The Oe-Chi I protein has the two signature motifs of family 19 of the chitinases. Chitinases have long been considered a significant component of plant defence because of their direct action against chitin-containing pestiferous and pathogenic organisms. Furthermore, some of these enzymes are also involved in developmental processes or are associated with abiotic stress. The presence of a putative signal peptide and the gene expression analysis strongly support a role in drupe defence for Oe-Chi I. Specifically, taking into account the magnitude of gene activation, it is tempting to speculate that Oe-Chi I may not be exclusively involved in biological processes activated by “generic” mechanical damage but that this gene plays a specific role in the onset of the reaction against larval feeding. Although chitinases in plants are primarily associated with fungal resistance, there are various reports documenting their activation in plants following pest attack . Interestingly, a chitinase was found to be specifically activated by the application of Colorado beetle regurgitant, and the gene had the highest expression level after a continuous infestation . Further work, primarily directed towards the characterisation of the Oe-Chi I protein product, will be performed to understand its possible effect against phytophagous pests [66, 67].

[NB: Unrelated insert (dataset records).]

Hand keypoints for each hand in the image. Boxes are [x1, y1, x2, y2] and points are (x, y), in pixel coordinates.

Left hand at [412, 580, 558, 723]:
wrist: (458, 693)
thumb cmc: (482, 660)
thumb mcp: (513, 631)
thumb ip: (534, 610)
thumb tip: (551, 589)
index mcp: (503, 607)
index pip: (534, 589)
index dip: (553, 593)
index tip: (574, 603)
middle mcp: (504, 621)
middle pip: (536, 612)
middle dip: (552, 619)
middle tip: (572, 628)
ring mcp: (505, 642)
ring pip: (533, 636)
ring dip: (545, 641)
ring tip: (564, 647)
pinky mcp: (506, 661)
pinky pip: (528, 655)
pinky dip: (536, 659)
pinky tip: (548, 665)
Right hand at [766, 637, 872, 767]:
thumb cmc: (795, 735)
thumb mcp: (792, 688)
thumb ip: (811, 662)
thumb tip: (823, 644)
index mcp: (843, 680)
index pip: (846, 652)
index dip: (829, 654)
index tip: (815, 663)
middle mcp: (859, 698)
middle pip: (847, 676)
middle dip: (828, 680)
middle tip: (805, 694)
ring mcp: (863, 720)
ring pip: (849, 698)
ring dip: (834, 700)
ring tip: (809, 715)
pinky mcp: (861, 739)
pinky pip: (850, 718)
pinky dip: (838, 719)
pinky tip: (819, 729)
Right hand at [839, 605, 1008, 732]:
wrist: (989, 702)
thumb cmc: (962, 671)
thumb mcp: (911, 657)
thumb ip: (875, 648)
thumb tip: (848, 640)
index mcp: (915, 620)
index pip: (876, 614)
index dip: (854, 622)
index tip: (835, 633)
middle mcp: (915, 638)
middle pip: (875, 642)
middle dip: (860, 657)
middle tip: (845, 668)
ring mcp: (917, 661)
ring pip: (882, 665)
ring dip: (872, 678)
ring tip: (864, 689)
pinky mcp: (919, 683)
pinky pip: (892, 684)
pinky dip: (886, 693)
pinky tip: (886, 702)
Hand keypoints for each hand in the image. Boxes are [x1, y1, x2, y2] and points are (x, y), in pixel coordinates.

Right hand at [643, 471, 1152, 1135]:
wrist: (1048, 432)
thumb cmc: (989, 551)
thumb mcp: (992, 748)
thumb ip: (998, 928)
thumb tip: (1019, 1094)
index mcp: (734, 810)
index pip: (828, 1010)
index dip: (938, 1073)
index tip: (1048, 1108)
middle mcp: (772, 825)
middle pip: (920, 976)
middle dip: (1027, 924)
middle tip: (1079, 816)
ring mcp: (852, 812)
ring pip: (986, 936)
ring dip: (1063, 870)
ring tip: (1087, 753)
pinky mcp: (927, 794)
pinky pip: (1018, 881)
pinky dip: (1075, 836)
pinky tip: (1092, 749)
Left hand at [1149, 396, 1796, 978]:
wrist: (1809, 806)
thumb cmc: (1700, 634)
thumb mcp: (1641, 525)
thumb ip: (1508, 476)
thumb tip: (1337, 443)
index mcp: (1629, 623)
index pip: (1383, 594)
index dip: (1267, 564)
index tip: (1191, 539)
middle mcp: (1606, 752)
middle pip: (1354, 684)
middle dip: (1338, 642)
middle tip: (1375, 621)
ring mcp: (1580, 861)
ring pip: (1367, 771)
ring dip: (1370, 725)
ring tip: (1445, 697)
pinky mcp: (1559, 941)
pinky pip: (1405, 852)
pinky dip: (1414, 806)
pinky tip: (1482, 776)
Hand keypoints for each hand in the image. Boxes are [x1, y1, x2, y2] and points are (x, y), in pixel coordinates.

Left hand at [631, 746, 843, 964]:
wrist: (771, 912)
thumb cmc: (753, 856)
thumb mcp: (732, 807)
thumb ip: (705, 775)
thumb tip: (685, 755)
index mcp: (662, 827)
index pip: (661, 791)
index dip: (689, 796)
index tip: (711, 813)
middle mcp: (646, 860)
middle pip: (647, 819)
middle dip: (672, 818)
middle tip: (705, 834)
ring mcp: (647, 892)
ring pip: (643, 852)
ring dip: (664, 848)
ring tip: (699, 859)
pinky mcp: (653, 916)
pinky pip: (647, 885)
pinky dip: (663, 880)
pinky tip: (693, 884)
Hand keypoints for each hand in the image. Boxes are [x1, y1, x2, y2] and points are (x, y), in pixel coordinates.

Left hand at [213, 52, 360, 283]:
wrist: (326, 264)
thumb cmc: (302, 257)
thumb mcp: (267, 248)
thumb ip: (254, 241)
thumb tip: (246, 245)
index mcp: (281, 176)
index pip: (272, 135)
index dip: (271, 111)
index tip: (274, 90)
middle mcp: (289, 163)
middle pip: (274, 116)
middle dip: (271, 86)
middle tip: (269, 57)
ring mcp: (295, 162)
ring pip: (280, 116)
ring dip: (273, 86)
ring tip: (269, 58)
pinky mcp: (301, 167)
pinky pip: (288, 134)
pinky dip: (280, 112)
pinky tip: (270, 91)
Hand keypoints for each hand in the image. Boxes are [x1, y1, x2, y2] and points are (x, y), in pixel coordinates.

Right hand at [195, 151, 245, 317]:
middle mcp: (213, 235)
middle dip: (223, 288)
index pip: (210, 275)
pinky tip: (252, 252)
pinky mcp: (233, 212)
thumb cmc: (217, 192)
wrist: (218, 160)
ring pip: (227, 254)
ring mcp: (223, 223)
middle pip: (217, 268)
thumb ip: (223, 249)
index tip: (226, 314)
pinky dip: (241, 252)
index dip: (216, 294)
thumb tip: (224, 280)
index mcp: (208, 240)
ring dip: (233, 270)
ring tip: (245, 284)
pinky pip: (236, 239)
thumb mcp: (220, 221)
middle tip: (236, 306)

The Oe-PRp27 gene was named after its high similarity to the Nicotiana tabacum NtPRp27, which codes for a secreted protein belonging to the Pathogenesis-Related 17 (PR17) family . Homologues of NtPRp27 have been found in a wide variety of flowering plants and because of their transcriptional activation in response to pathogen infection and various elicitors, these genes are classified as encoding PR proteins. However, the roles of the members of the PR17 family have not been fully elucidated, especially because these genes are activated by various forms of stress (drought, wounding, ABA, ethylene and MeJA) , and their constitutive expression in transgenic plants does not necessarily lead to an increased resistance to pathogens [29, 69]. It has been proposed that PR17 members may act in defence responses with relation to either cell wall metabolism or signal transduction , which would be consistent with the rapid activation of Oe-PR27 after wounding. Furthermore, Oe-PR27 is induced by B. oleae feeding and punctures, implying an involvement in insect defence. This result is not completely unexpected, as NtPR27 is also induced by JA and ethylene , and recently, the accumulation of an NtPR-like protein was reported during bacterial infection of grape . Although the mode of action and specificity of the PR17 family remain to be determined , our data support a possible broad function of members of this group in the early stages of defence, rather than as antibiotic components directly acting against invading pathogens.